I'm trying to learn as much as I can about what I can do that will benefit Kyetume. Ashley, my co-intern at Kyetume, and I will be I designing a website for them using godaddy. We're also going to use dreamweaver and wordpress to update files and images on the site, and we hope to to teach Kyetume staff how to maintain and update the website themselves so that it will be sustainable. I'm probably going to be working with micro finance programs and women's support groups. I will also be coordinating a pen-pal program between children at a local school and fourth graders at Frank Porter Graham elementary school in Chapel Hill. Maybe I'll help out in other areas too. I'm going to have to figure out more about what exactly I'll be doing once I get there.

I want to learn as much Luganda, the local language, as possible. I already know a couple phrases.

Kyi (pronounced "chi") kati = "What's up?"
Respond to this by saying Te wali ("not much/nothing").
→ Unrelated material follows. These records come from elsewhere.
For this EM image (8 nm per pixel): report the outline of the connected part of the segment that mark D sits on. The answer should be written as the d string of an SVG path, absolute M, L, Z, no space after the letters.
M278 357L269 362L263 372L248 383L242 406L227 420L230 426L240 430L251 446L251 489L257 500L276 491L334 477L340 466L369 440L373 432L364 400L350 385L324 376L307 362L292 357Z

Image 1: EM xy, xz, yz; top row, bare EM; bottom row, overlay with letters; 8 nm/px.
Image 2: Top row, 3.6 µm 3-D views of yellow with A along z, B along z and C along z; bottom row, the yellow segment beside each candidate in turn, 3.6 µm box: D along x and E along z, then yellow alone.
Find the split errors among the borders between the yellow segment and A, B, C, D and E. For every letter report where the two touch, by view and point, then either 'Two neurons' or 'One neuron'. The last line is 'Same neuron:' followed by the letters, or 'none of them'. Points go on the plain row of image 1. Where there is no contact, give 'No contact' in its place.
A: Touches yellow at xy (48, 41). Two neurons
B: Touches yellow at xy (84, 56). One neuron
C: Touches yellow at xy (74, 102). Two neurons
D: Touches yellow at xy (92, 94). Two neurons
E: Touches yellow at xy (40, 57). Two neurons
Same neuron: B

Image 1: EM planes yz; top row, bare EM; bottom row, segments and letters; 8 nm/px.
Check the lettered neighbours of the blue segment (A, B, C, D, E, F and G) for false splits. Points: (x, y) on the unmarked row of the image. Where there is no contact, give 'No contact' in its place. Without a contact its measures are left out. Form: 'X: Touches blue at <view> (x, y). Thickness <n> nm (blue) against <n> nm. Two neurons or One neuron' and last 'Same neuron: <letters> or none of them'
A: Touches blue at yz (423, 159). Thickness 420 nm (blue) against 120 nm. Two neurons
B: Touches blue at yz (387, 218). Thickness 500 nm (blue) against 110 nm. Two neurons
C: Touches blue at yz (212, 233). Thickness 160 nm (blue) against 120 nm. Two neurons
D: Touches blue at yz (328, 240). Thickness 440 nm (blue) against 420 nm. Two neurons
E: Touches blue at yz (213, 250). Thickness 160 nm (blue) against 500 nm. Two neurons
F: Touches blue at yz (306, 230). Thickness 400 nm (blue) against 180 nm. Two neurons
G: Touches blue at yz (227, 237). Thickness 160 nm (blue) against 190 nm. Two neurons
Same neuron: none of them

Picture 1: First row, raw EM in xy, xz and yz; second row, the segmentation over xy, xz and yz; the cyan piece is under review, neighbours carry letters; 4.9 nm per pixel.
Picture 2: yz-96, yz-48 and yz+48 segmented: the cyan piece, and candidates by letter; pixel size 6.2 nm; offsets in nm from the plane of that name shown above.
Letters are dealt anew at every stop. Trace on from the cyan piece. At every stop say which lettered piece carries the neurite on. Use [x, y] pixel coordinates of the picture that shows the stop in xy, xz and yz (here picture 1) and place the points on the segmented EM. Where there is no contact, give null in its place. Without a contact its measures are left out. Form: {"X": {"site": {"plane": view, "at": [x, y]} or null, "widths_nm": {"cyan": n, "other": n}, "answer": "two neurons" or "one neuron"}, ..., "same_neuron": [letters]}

Oli otya = "Hello/How are you?"
Respond to this by saying Bulungi ("I'm fine").
Muli Mutya is the plural form.

Past interns have told me that I'm going to have to learn on the spot and that the internship is going to be challenging at times. The challenge is still kind of exciting! I'll get to meet and learn from people in Uganda, and I'll also be learning more about how community based health care systems operate. Granted, just because I'm going to be exposed to one community based healthcare system in Uganda doesn't mean that I'll know everything about every one that exists all around the world.